◆ Set exercise ◆
Can you rewrite the lines below, from the first one through the line containing "Entered: 11.36.43", changing "pattern entry" to "sample entry" and leaving everything else as it is?
**** Data listing ****
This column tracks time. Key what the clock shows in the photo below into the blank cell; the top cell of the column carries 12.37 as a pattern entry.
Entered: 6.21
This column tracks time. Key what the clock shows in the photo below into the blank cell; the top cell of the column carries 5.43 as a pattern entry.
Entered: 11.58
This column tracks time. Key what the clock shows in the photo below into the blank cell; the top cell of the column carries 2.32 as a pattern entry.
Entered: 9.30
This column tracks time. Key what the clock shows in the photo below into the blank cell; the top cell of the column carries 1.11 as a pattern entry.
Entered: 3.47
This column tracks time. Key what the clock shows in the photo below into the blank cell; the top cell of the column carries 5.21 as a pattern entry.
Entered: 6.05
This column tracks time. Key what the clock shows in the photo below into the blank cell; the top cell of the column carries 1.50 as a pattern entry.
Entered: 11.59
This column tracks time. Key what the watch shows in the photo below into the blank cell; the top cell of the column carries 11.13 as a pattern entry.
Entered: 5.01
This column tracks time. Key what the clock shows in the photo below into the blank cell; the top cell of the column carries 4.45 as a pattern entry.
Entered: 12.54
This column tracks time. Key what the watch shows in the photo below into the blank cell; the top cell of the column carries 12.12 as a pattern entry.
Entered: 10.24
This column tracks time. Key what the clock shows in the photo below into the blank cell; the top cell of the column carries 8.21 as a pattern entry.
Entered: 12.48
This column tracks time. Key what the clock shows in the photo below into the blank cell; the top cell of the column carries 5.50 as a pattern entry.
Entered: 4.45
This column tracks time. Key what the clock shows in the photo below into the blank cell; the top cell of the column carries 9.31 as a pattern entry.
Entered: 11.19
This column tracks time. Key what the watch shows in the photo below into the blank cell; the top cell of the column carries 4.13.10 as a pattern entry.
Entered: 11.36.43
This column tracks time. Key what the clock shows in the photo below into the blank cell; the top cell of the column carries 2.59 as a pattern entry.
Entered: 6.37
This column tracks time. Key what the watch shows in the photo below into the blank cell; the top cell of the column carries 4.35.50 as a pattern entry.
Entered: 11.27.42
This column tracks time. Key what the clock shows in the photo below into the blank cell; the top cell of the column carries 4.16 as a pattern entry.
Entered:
****
◆ Final result ◆
This column tracks time. Key what the clock shows in the photo below into the blank cell; the top cell of the column carries 12.37 as a sample entry.
Entered: 6.21
This column tracks time. Key what the clock shows in the photo below into the blank cell; the top cell of the column carries 5.43 as a sample entry.
Entered: 11.58
This column tracks time. Key what the clock shows in the photo below into the blank cell; the top cell of the column carries 2.32 as a sample entry.
Entered: 9.30
This column tracks time. Key what the clock shows in the photo below into the blank cell; the top cell of the column carries 1.11 as a sample entry.
Entered: 3.47
This column tracks time. Key what the clock shows in the photo below into the blank cell; the top cell of the column carries 5.21 as a sample entry.
Entered: 6.05
This column tracks time. Key what the clock shows in the photo below into the blank cell; the top cell of the column carries 1.50 as a sample entry.
Entered: 11.59
This column tracks time. Key what the watch shows in the photo below into the blank cell; the top cell of the column carries 11.13 as a sample entry.
Entered: 5.01
This column tracks time. Key what the clock shows in the photo below into the blank cell; the top cell of the column carries 4.45 as a sample entry.
Entered: 12.54
This column tracks time. Key what the watch shows in the photo below into the blank cell; the top cell of the column carries 12.12 as a sample entry.
Entered: 10.24
This column tracks time. Key what the clock shows in the photo below into the blank cell; the top cell of the column carries 8.21 as a sample entry.
Entered: 12.48
This column tracks time. Key what the clock shows in the photo below into the blank cell; the top cell of the column carries 5.50 as a sample entry.
Entered: 4.45
This column tracks time. Key what the clock shows in the photo below into the blank cell; the top cell of the column carries 9.31 as a sample entry.
Entered: 11.19
This column tracks time. Key what the watch shows in the photo below into the blank cell; the top cell of the column carries 4.13.10 as a sample entry.
Entered: 11.36.43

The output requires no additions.